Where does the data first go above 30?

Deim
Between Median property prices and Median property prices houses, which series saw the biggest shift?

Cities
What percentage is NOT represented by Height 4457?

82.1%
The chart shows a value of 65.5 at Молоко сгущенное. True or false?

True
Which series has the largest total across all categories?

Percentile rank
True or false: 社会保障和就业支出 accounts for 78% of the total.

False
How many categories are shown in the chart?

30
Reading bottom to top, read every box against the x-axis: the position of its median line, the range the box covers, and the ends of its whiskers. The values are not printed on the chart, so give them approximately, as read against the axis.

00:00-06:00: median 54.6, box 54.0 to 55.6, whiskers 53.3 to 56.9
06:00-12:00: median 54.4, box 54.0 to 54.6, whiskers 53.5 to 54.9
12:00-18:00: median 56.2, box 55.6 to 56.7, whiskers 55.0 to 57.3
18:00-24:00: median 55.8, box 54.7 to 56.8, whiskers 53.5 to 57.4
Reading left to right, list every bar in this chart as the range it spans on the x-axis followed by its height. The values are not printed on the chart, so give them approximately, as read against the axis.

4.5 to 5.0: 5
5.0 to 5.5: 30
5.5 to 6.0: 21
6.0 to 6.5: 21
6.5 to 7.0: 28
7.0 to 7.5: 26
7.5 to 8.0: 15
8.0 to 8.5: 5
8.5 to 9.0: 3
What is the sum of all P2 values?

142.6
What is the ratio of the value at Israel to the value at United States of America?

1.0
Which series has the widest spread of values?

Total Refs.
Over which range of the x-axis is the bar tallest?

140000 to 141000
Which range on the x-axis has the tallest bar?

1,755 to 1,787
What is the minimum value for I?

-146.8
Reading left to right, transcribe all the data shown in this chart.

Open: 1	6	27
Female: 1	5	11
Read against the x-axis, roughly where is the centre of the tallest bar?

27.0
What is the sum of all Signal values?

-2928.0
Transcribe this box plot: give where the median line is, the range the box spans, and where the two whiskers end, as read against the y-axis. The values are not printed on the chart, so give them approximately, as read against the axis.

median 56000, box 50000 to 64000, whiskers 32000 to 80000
_ _ _
Collect every line in the rows above that contains the word "left". Case counts.

→ **TASK OUTPUT**:
Reading left to right, list every bar in this chart as the range it spans on the x-axis followed by its height. The values are not printed on the chart, so give them approximately, as read against the axis.
Reading left to right, transcribe all the data shown in this chart.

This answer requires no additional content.